1996 single by Kris Kross

"Tonite's tha Night" is a song by American rap duo Kris Kross, released as the first single from their third and final album, Young, Rich & Dangerous (1996). It features background vocals from Trey Lorenz and has a remix that features Redman. The single was certified gold on January 17, 1996.

==History==
The song was a success for the duo, making it to No. 12 on the Billboard Hot 100, No. 1 on the Hot Rap Singles, and No. 17 Rhythmic Top 40. "Tonite's tha Night" marked the fourth single for Kris Kross, after "Jump", "Warm It Up" and "Alright" to make it to No. 1 on the Hot Rap Singles. A remix was also released featuring Redman, however it did not reach any Billboard charts. The song was written and produced by Jermaine Dupri. The song contains a sample from "Riding High" by Faze-O also used by EPMD on "Please Listen To My Demo" on Unfinished Business (EPMD album) and Ghostface Killah on the song "Killa Lipstick" from The Big Doe Rehab album.

==Critical reception==
Gil L. Robertson IV from Cash Box wrote, "This duo is back and they’re giving up a heavy dose of the urban vibe on this slow jam, which should allow them to recapture the momentum that fell off with their last release. Expect urban formats across the board to support them on their comeback."

==Track listing==
- A-side
1. "Tonite's tha Night" (LP version)- 3:19
2. "Tonite's tha Night" feat. Redman (remix)- 3:22
3. "Da Streets Ain't Right" feat.
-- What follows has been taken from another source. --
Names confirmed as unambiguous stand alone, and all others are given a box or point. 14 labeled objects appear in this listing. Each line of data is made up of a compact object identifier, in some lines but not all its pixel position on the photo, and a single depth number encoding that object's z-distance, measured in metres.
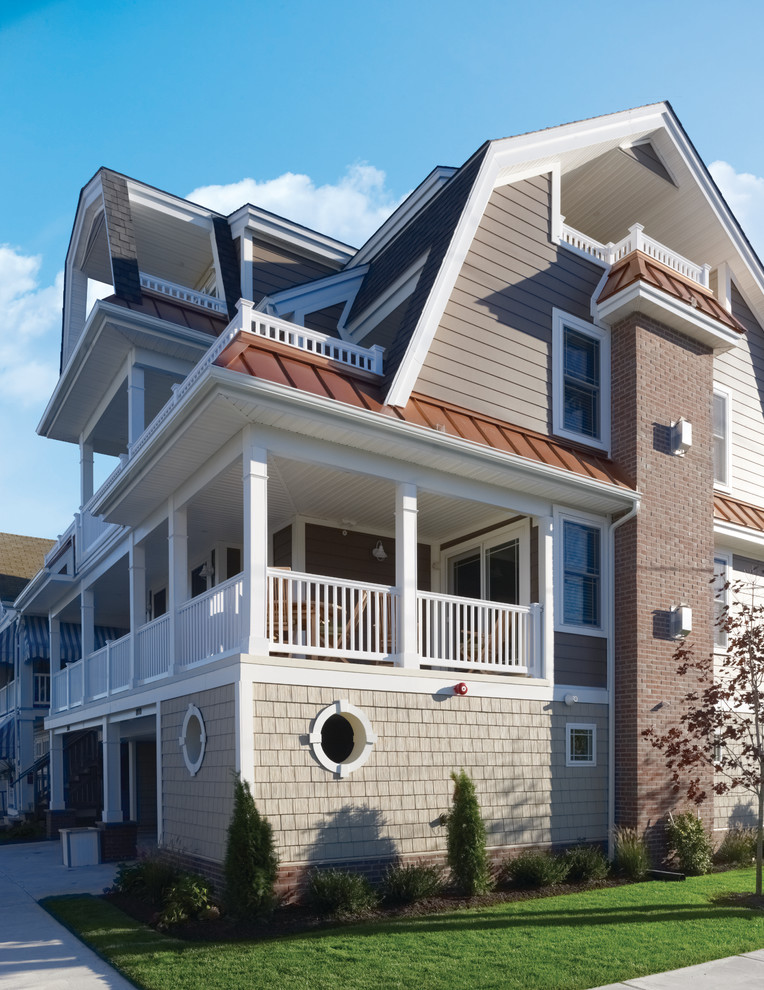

Da Brat (LP Version)- 3:00

- B-side
4. "Tonite's tha Night" (remix instrumental)- 3:18
5. "Tonite's tha Night" (clean LP version)- 3:19
6. "Da Streets Ain't Right" (instrumental)- 3:00

==Charts==

===Weekly charts===

| Chart (1996) | Peak position |
|---|---|
| Australia (ARIA) | 123 |
| New Zealand (Recorded Music NZ) | 11 |
| Switzerland (Schweizer Hitparade) | 48 |
| US Billboard Hot 100 | 12 |
| US Hot R&B/Hip-Hop Singles & Tracks (Billboard) | 6 |
| US Hot Rap Singles (Billboard) | 1 |
| US Rhythmic Top 40 (Billboard) | 17 |
| US Hot Dance Music/Maxi-Singles Sales (Billboard) | 9 |

===Year-end charts===

| End of year chart (1996) | Position |
|---|---|
| US Billboard Hot 100 | 64 |

==Certifications==

| Region | Certification | Certified units/sales |
| United States (RIAA) | Gold | 500,000^{^} |
^{^} Shipments figures based on certification alone.